With more tests available, US testing capacity and performed tests began to drastically increase. A report from former FDA commissioner Scott Gottlieb and others estimated that the US would need at least 750,000 tests/week to enable necessary public health measures to control this virus and that number was only finally achieved in early April. (Note: There remains much debate about whether this number is sufficient to control the public health crisis. At the time of writing, we believe a significantly higher number of tests per day will be needed to return to “normal”, including enough testing to allow pre-return to work testing of asymptomatic individuals.) Some states, such as New York or Louisiana, have performed more testing, on a per capita basis, than the national average driven largely by the allocation of resources to these hotspots.

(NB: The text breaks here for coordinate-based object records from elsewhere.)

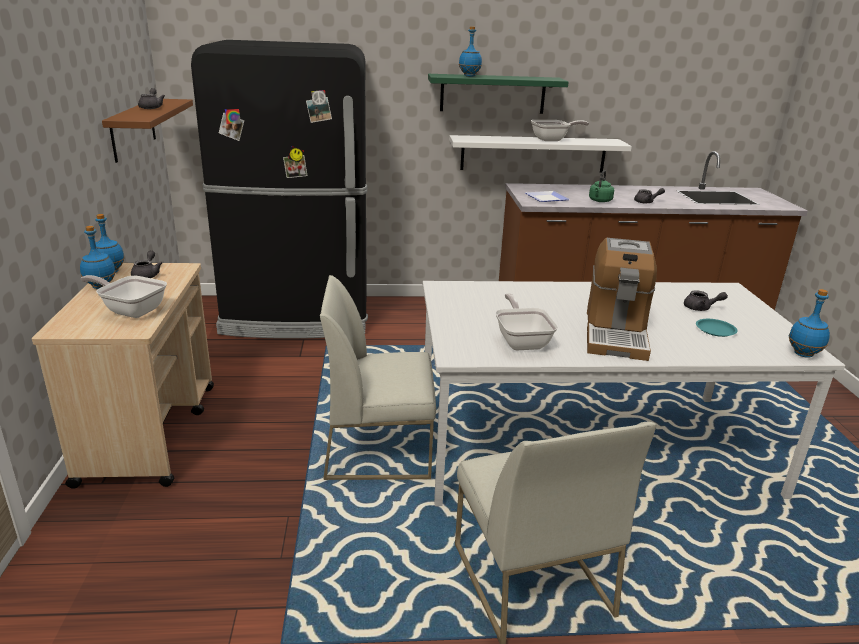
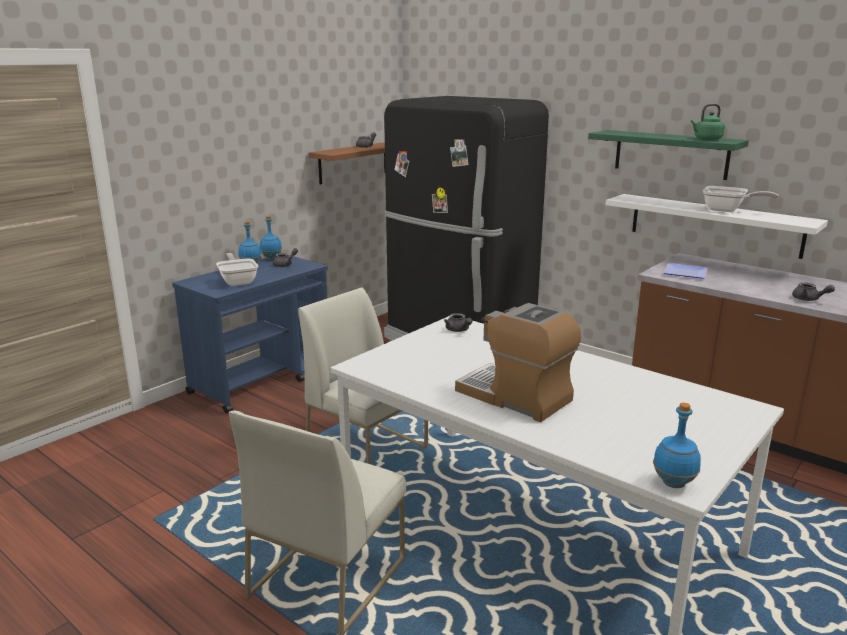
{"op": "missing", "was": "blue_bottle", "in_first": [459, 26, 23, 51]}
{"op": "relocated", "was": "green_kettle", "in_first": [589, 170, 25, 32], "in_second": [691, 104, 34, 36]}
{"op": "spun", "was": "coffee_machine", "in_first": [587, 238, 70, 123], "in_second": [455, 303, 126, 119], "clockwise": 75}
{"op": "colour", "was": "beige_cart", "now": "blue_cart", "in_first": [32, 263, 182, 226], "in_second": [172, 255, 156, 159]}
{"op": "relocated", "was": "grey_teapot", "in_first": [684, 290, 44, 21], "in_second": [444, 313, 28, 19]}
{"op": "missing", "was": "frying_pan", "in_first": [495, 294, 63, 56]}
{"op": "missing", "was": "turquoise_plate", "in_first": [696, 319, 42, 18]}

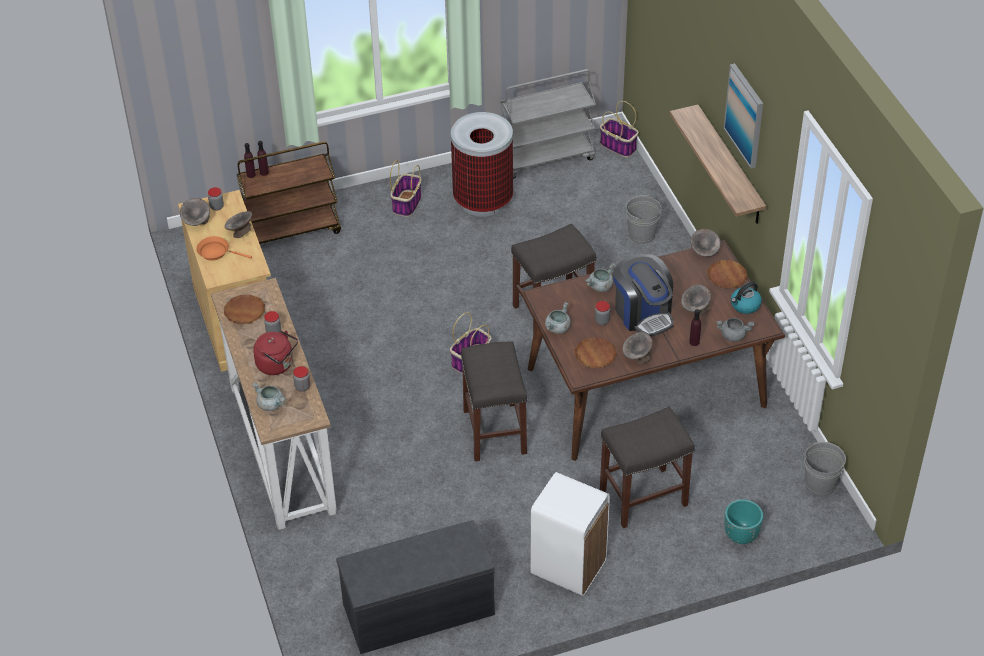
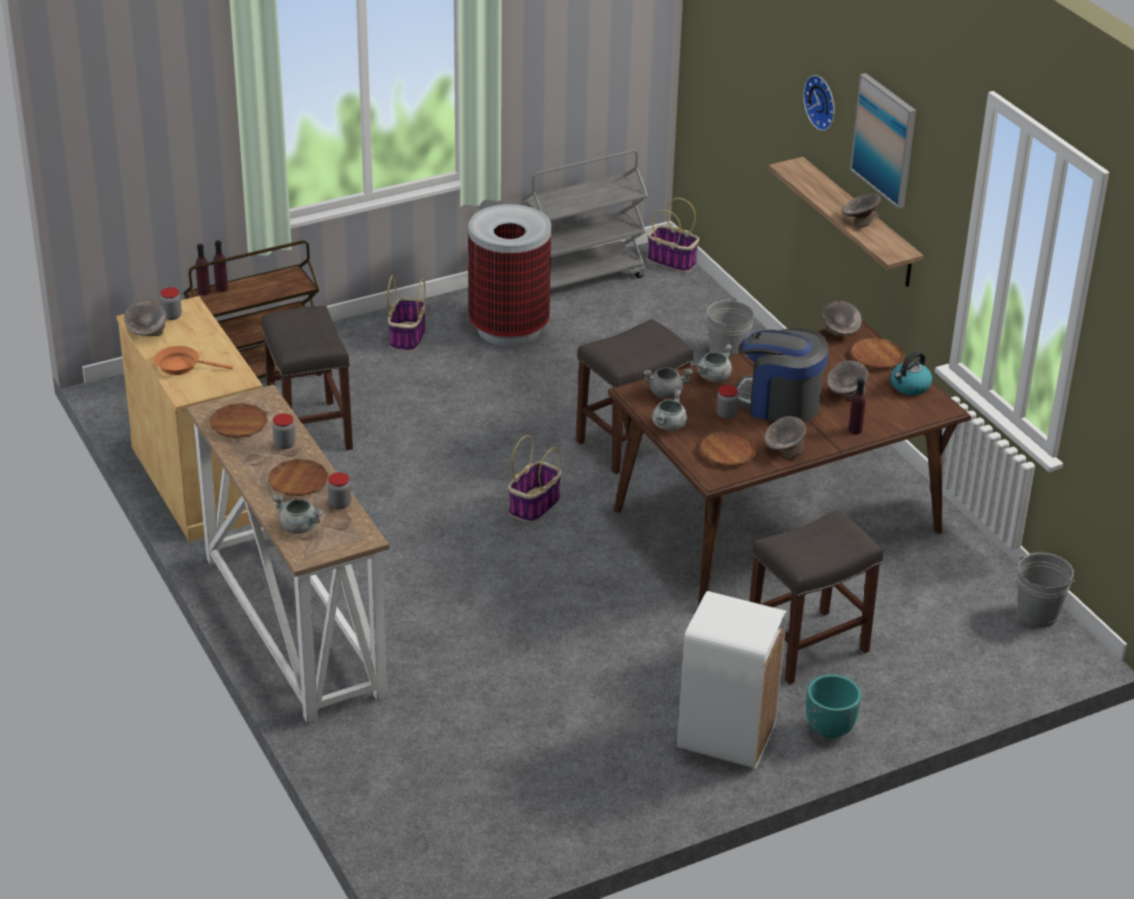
{"op": "relocated", "was": "grey_bowl", "in_first": [225, 211, 27, 27], "in_second": [842, 194, 39, 34]}
{"op": "spun", "was": "coffee_machine", "in_first": [613, 254, 61, 83], "in_second": [735, 328, 94, 95], "clockwise": 150}
{"op": "relocated", "was": "grey_cooking_pot", "in_first": [716, 318, 38, 24], "in_second": [643, 367, 50, 31]}
{"op": "exchanged", "was": "red_kettle", "now": "brown_plate", "in_first": [253, 330, 45, 45], "in_second": [268, 459, 61, 37]}
{"op": "relocated", "was": "grey_stool", "in_first": [461, 341, 67, 120], "in_second": [261, 306, 92, 144]}
{"op": "relocated", "was": "turquoise_planter", "in_first": [724, 499, 39, 45], "in_second": [806, 675, 55, 63]}
{"op": "missing", "was": "grey_bench", "in_first": [336, 520, 159, 134]}
{"op": "appeared", "now": "wall_clock", "in_second": [803, 75, 31, 56]}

While the US has started to build up testing capacity, there has been a clear lag versus what was and is needed to enable broad testing and contact tracing. The management of future outbreaks of SARS-CoV-2 (and someday other new viruses) within the US will rely heavily on quickly operationalizing testing capabilities.
While there is no perfect comparator to the US in terms of geography, demographics, politics, or healthcare infrastructure, there are key lessons the US can learn from how South Korea and Germany enabled high rates of SARS-CoV-2 testing including the importance of:
- Engaging industry partners early to develop more testing options more quickly, rather than relying on just one test (e.g., CDC test)

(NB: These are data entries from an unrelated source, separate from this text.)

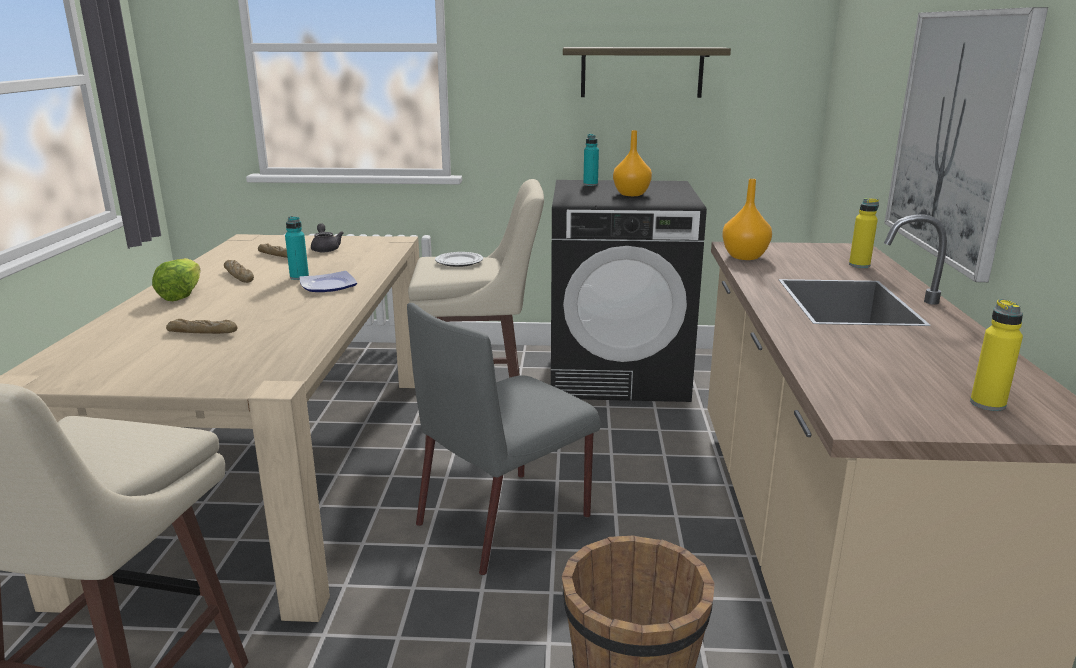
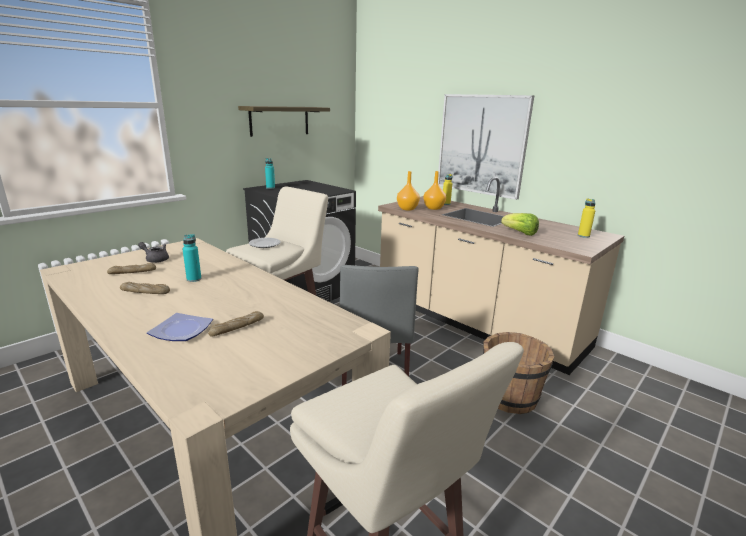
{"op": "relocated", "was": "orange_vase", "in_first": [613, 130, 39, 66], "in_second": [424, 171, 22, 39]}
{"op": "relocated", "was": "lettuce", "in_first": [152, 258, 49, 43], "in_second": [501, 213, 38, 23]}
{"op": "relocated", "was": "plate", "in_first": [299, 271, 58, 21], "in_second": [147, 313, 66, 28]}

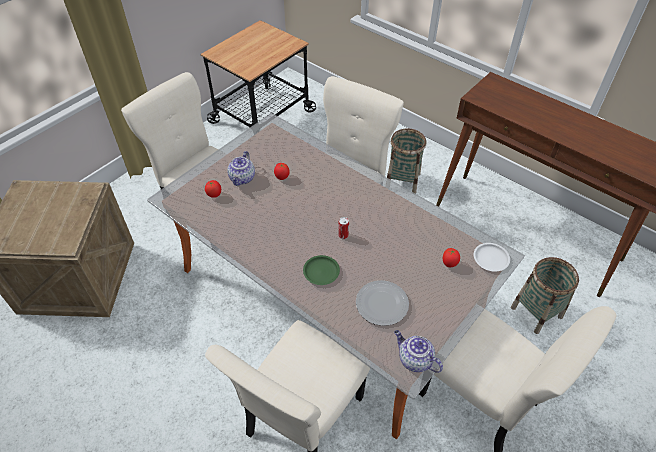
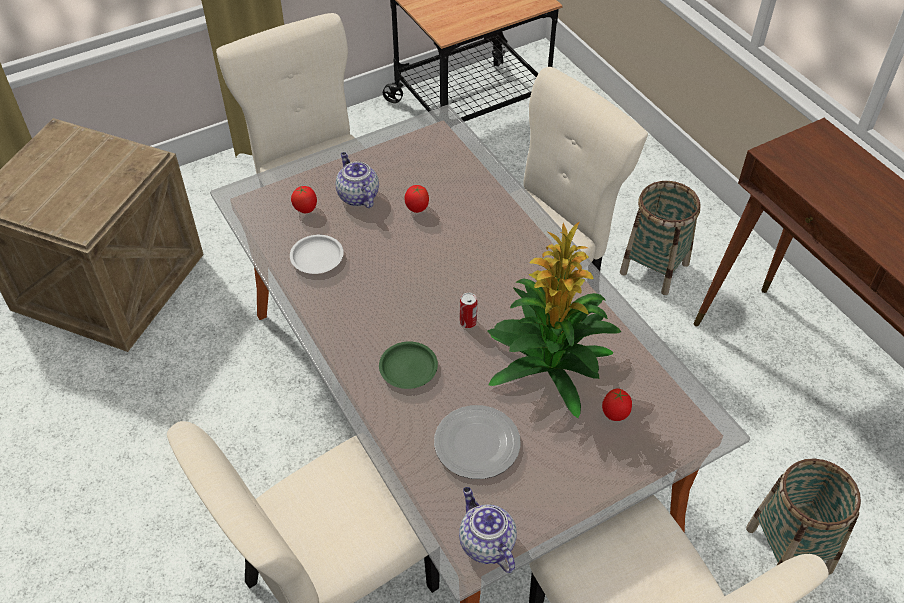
{"op": "spun", "was": "teapot", "in_first": [227, 151, 28, 35], "in_second": [336, 152, 43, 56], "clockwise": 120}
{"op": "relocated", "was": "white_plate", "in_first": [474, 243, 36, 29], "in_second": [290, 235, 54, 39]}
{"op": "appeared", "now": "potted_plant", "in_second": [487, 222, 134, 196]}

- Coordinating a national response with government officials (local and national), regulators, labs, and diagnostics OEMs to identify bottlenecks in assay development, testing capacity, and testing logistics (e.g., sample collection kits, trained technicians, placement of relevant instruments, ancillary supplies) and quickly determine how to allocate resources
- Giving guidance to labs and companies developing tests to ensure best practices and broad dissemination and sharing of key learnings
- Ensuring test capacity is broad to identify more infected individuals more quickly
- Centralizing and streamlining data collection to enable contact tracing and provide a resource of reliable national data and enabling more effective, and less economically damaging, quarantine patterns
Once a country falls behind tracking the spread of a virus, as the US did, it is difficult to understand the severity of the spread and many opportunities for prevention are missed. For example, the US still largely relies on volunteer efforts to collect comprehensive testing data, and there remains limited follow-up with confirmed patients or their contacts. By understanding the differential virus management responses around the globe, the US can ensure an effective response to the next outbreak.
1 Analytical validation demonstrates the accuracy, precision, and reproducibility of a test. Clinical validation demonstrates the effectiveness of the test and requires more robust clinical trial data.